Across the Corn Belt, cool, dry weather favors summer crop maturation. On August 30, nearly two-thirds (63%) of the U.S. corn had dented, while 12% of the crop was fully mature. On the same date, 8% of the nation’s soybeans were dropping leaves.
On the Plains, dry weather favors fieldwork, including summer crop harvesting and winter wheat planting preparations. However, widespread soil moisture shortages across the High Plains are adversely affecting rangeland and pastures. In addition, temperatures are currently rebounding to near- or above-normal levels.
In the South, showers stretch from Arkansas into eastern Texas. Many creeks and streams in the mid-South are receding, following heavy rain earlier in the week. In Danville, Arkansas, the Petit Jean River is falling after cresting on September 2 at 7.28 feet above flood—the seventh-highest level on record in that locations and the highest since December 2015.

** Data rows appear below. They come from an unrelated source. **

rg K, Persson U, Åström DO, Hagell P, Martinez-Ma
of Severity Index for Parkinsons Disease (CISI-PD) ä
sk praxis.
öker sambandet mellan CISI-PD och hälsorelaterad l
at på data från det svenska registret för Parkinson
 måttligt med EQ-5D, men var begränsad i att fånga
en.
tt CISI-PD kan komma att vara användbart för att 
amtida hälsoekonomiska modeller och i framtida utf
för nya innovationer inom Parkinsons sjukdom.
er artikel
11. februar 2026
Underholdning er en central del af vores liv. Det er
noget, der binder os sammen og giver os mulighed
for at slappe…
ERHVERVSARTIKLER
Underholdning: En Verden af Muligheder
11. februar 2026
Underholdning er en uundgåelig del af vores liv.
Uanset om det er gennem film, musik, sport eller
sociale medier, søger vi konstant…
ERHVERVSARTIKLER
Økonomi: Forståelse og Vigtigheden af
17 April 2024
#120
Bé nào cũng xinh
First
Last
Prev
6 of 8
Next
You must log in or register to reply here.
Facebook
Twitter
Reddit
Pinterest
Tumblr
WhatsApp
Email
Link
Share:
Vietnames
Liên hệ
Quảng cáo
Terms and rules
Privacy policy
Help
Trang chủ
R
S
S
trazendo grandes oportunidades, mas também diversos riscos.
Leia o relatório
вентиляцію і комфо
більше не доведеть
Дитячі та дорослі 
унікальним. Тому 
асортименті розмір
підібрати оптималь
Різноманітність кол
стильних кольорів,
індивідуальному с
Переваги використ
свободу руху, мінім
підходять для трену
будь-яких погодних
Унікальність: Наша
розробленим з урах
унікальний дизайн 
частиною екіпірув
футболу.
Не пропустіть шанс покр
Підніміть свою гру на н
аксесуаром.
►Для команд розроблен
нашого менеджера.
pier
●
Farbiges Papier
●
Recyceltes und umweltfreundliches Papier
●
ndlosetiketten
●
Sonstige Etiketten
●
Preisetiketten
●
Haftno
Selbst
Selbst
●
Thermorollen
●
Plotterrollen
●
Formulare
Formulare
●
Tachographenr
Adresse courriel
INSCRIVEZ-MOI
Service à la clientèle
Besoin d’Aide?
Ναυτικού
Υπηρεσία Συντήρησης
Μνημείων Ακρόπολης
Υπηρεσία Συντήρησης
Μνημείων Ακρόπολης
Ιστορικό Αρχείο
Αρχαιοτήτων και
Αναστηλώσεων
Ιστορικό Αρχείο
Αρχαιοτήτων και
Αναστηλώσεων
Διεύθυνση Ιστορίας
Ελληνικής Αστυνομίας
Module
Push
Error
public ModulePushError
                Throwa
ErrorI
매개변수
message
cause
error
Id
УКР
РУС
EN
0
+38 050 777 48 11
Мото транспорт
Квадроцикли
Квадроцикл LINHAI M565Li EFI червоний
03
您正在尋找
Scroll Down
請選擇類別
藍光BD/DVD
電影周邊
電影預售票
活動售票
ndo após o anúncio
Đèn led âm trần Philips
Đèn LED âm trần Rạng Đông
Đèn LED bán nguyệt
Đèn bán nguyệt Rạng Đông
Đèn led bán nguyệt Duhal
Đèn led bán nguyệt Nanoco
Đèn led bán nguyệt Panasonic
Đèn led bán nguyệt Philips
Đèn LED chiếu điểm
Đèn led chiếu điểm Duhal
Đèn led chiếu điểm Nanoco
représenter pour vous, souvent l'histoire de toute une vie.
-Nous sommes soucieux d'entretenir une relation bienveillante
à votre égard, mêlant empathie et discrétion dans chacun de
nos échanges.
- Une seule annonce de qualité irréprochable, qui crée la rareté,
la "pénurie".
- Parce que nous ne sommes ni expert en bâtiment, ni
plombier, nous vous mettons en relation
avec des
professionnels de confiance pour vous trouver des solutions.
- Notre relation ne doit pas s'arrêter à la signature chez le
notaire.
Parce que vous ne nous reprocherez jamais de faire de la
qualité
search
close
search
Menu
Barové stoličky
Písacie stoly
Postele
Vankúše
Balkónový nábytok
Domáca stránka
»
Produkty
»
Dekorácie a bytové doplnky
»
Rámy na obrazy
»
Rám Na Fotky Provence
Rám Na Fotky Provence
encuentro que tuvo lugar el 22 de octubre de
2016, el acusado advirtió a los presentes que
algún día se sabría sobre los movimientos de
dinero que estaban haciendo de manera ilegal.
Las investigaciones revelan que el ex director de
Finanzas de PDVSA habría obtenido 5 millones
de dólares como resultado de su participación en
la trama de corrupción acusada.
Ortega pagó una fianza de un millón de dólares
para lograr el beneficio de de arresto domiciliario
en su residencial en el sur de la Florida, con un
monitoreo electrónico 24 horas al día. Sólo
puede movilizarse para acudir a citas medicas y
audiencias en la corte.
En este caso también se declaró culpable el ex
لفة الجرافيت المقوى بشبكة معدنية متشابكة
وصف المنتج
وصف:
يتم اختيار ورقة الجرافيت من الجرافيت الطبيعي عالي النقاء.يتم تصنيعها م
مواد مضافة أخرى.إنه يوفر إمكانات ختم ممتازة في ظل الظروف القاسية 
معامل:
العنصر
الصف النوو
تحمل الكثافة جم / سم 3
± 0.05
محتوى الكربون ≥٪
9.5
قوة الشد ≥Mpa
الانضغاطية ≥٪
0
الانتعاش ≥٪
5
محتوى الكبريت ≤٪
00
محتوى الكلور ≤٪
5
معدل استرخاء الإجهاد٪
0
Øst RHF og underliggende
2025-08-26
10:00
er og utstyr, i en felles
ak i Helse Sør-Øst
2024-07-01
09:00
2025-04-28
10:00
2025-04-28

In the West, record-setting heat is maintaining stress on rangeland and pastures. On September 3, a high temperature of 106° in Bishop, California, tied a monthly record originally set on September 2, 1950. Excessively hot weather prevails in much of California and the Desert Southwest; Friday’s high temperatures could exceed 120° in the hottest desert locations. Despite the heat, containment of California’s two largest lightning-sparked wildfire complexes (392,000 and 375,000 acres of vegetation burned, respectively) has reached 80%.
Aside from scattered showers mainly across the South, dry weather will prevail nearly nationwide into the weekend. However, a few thunderstorms may occur across Florida and the Midwest. By Labor Day, showers associated with a strong cold front will become numerous from the northern and central Rockies into the Great Lakes States. On Tuesday, rain will fall in an axis stretching from the southern Plains into the upper Midwest. As sharply colder air arrives in the Rockies, rain will change to snow. In fact, widespread freezes will occur next week (mainly on September 8-9) across the Rockies and northern Plains. Small grains across the northern Plains are largely mature (or have been harvested), but early freezes— combined with drought—could curtail autumn pasture growth across portions of the High Plains. In addition, late-developing corn in eastern North Dakota and environs will need to be monitored next week for possible freeze impacts. In stark contrast, record-setting heat will prevail in the West for the next few days, although markedly cooler air will arrive (except along and near the Pacific Coast) early next week.
Looking ahead, the 6- to 10-day outlook calls for the likelihood of below-normal temperatures from the Rockies to the Mississippi Valley, while warmer-than-normal weather will prevail in the Atlantic Coast States and the Far West. Meanwhile, near- or below-normal precipitation from the Pacific Coast to the Plains should contrast with wetter-than-normal from the Mississippi River, eastward.